§ **The problem**
In the data below, find every line with the word "Boulevard" and copy it.

§ **Data for this task**

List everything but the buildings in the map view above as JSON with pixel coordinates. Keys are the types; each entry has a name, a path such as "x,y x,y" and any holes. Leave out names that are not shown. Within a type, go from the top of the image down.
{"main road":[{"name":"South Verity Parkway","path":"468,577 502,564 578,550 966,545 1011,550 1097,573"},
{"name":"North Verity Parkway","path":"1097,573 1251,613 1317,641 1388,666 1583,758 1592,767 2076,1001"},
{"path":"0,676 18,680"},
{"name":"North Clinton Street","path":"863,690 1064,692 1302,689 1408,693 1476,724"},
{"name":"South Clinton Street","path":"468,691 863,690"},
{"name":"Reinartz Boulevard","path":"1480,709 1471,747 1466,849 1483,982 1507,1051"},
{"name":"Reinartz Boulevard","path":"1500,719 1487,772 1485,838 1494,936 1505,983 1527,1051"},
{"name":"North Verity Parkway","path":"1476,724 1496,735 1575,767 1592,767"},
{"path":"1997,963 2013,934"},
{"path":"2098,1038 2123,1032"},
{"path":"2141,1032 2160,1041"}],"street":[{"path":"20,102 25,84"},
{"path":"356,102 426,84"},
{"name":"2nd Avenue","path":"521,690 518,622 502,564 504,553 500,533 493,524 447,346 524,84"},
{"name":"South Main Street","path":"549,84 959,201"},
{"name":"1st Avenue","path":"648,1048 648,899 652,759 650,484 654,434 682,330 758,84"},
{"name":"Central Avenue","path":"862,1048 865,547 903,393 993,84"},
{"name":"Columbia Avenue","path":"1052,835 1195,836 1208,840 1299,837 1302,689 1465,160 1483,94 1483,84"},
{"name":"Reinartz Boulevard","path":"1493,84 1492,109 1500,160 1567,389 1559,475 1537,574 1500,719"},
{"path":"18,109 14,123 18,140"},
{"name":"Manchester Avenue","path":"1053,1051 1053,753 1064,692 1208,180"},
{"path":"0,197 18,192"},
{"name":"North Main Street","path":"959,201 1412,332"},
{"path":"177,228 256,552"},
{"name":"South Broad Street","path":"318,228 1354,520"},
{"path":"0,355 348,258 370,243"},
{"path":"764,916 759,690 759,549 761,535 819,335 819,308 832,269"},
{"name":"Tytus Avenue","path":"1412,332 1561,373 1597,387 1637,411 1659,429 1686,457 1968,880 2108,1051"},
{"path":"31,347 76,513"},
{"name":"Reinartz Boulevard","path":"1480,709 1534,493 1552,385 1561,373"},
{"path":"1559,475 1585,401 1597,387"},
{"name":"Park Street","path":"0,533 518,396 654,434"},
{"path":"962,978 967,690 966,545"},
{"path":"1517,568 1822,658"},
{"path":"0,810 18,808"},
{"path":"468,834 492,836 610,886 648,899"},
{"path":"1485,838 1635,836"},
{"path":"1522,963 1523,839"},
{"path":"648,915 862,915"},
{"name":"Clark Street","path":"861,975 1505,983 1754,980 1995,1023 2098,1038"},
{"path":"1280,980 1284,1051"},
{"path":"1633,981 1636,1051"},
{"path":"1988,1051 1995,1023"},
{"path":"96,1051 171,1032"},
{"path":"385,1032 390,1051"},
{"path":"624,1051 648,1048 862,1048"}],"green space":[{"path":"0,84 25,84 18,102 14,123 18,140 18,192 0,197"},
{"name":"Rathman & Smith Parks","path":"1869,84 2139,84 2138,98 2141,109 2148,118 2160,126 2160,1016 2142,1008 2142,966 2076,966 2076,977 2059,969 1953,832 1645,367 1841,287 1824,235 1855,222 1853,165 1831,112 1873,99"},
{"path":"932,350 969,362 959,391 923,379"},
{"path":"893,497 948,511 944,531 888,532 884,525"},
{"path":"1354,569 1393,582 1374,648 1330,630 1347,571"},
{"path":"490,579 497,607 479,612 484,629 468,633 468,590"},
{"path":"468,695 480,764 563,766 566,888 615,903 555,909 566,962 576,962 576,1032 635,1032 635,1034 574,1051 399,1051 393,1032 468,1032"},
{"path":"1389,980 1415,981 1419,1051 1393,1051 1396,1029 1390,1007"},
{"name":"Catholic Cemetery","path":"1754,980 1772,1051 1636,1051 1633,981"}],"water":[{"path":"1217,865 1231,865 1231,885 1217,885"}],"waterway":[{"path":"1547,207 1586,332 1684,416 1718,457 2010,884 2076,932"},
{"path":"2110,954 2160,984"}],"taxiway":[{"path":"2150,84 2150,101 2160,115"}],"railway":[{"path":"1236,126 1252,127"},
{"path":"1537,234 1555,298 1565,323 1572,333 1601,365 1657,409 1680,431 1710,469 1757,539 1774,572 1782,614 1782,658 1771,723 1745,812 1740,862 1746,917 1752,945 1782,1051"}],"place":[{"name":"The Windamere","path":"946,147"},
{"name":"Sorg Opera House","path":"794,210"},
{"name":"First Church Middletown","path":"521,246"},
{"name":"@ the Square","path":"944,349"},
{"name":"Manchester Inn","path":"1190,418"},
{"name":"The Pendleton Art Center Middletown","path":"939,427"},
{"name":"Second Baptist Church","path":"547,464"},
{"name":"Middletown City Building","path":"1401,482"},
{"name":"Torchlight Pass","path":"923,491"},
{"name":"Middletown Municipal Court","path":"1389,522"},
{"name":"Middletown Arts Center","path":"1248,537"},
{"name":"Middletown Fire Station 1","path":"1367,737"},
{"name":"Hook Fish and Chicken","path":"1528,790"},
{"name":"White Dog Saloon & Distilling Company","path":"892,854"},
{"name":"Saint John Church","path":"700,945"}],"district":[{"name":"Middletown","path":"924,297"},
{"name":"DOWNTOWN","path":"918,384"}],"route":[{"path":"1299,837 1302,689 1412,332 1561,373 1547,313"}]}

§ **Your response**
{"name":"Reinartz Boulevard","path":"1480,709 1471,747 1466,849 1483,982 1507,1051"},
{"name":"Reinartz Boulevard","path":"1500,719 1487,772 1485,838 1494,936 1505,983 1527,1051"},
{"name":"Reinartz Boulevard","path":"1493,84 1492,109 1500,160 1567,389 1559,475 1537,574 1500,719"},
{"name":"Reinartz Boulevard","path":"1480,709 1534,493 1552,385 1561,373"},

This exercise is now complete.